И вот в мутной портовой воде виден борт рефрижератора, обросший водорослями и ракушками. С машинкой в руках подхожу к борту и пытаюсь начать чистить, а именно решить задачу из области теории управления. Необходимо было контролировать три параметра движения. Во-первых, двигаться вдоль борта по прямой, чтобы очищенная полоса была ровной и не было огрехов. Во-вторых, надо было создавать определённое давление щёток машинки на борт (слабо – не очистишь, сильно – сдерёшь вместе с водорослью краску). И, в-третьих, ротор машинки вращается в одну сторону, а водолаз, естественно, должен вращаться по законам механики в другую, и этот момент надо компенсировать. Для реализации этих трёх задач имелся только один орган – ноги в ластах. Почему-то вспомнилась работа космонавта в открытом космосе. Но там вентилируемый скафандр, совсем другой уровень техники, не говоря уже о зарплате. Короче, проработав минут двадцать, я выдохся полностью, о качестве умолчу. А мужики работали по три часа безвылазно. Наверх я выполз мокрый до нитки, с помощью страхующего, кое-как по трапу рефрижератора выбрался на берег и доковылял до сарайчика, где у ребят стоял электрообогреватель-козёл – пока добирался, продрог до костей.

Потом поговорил я и с начальством, в том числе, и с министерским, и была статья «Рабочий подводного цеха», и решение главка, о выделении валюты на приобретение оборудования, и решение севастопольского начальства о выделении участку подводной очистки водолазного бота. Всю весну мы переписывались и перезванивались с Андреем и решили, что я подъеду, когда всё будет готово.

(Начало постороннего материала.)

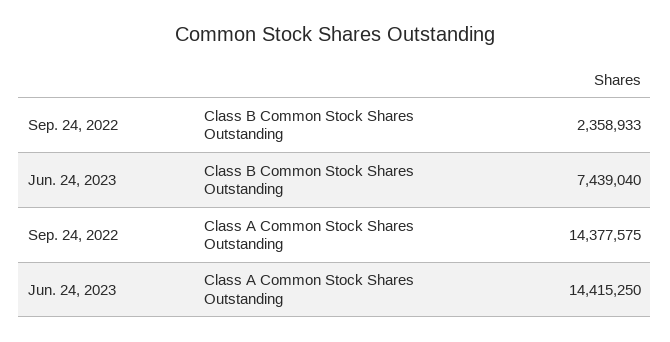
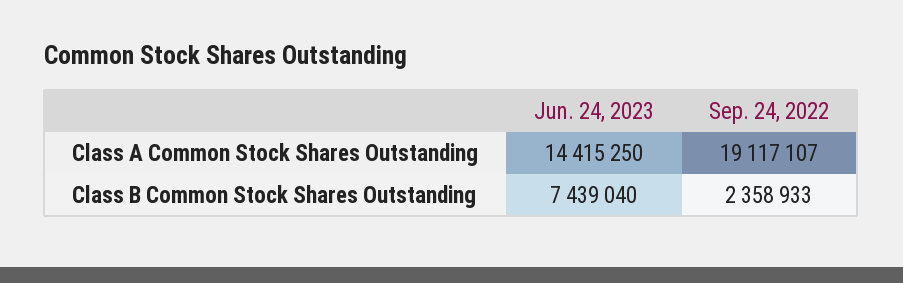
Sep. 24, 2022, Class A Common Stock Shares Outstanding: 14377575 -> 19117107

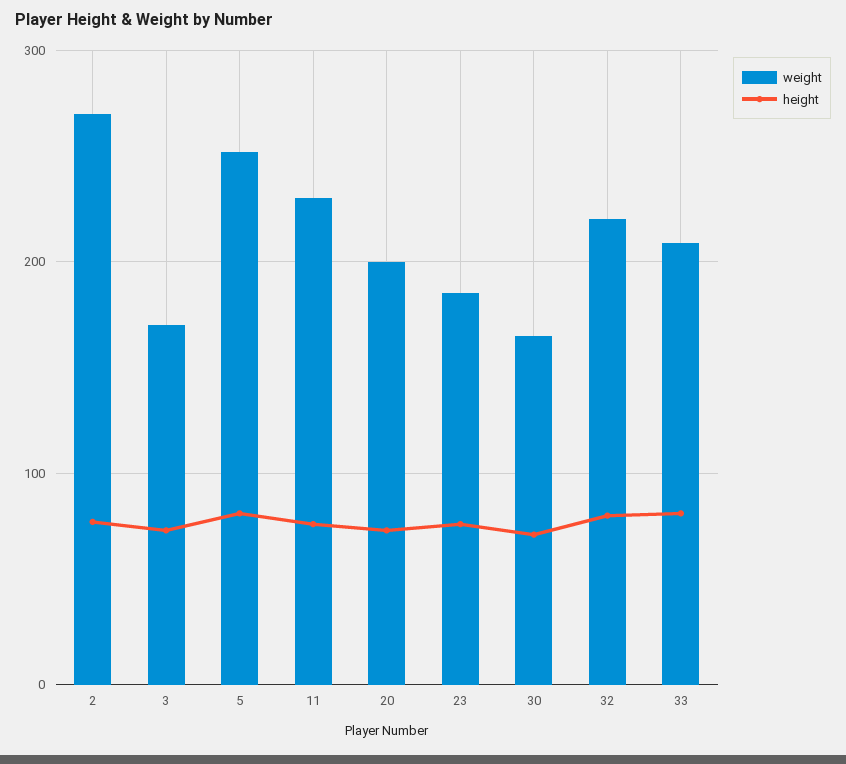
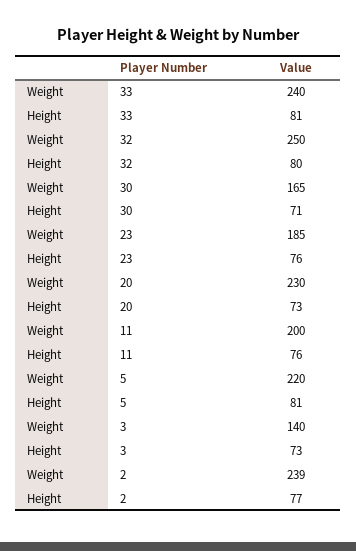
weight, 2: 270 -> 239
weight, 3: 170 -> 140
weight, 5: 250 -> 220
weight, 11: 230 -> 200
weight, 20: 200 -> 230
weight, 32: 220 -> 250
weight, 33: 210 -> 240

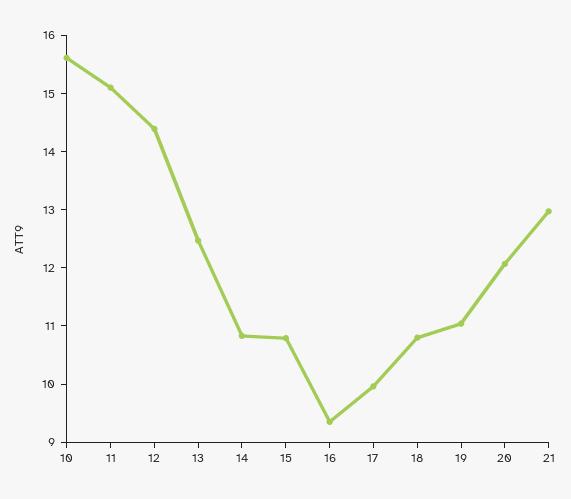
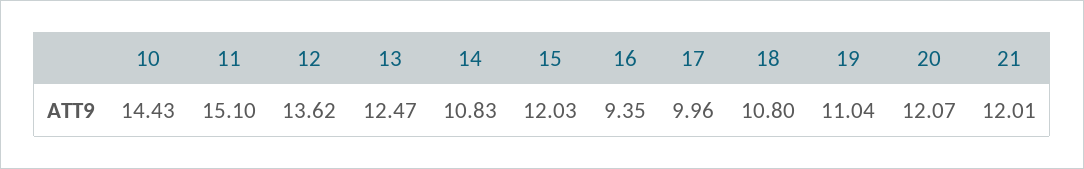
10: 15.6 -> 14.43
12: 14.4 -> 13.62
15: 10.8 -> 12.03
21: 13 -> 12.01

Дело затягивалось, так уж на Руси у чиновников положено, и к лету ничего не поступило.  Оборудование и бот появились поздней осенью, где-то ближе к зиме.  А 19 октября Андрей погиб на очистке крейсере «Дзержинский» от баротравмы. Телефона не было, и спохватились поздно. Он погиб, выполняя левую неплановую работу - военные в оплату обещали снабдить  участок шлангами, которых катастрофически не хватало. Я прошу вдуматься в эти слова: незаконная работа, «халтура» для пользы родины. Это не было коммунистическим воспитанием, нет. Здесь был мужской характер, ответственность за людей и любовь к этой, страшной для многих среде, которая зовётся морем.

Он погиб в море, как моряк в самом расцвете сил и молодости, погиб в день рождения, прожив на свете ровно 32 года.  У него были обширные планы, вовсе не собирался он всю жизнь чистить пароходы. Он переписывался с питерцами, планировал какие-то экспедиции с морскими биологами, с полярниками, интересовался глубоководными погружениями и опробовал себя в этом деле. Я всего не знаю, он предпочитал не говорить о том, что ещё не продумал. Он много успел и столько же, если не больше, не успел.

И каждый раз, попадая в Севастополь, мы с бывшим экипажем уже списанного и порезанного водолазного бота, носившего его имя, идём на Пятый километр Балаклавского шоссе, где на кладбище под сенью медного трехболтового шлема нашёл свой последний причал Водяной, человек, рождённый для моря и взятый морем.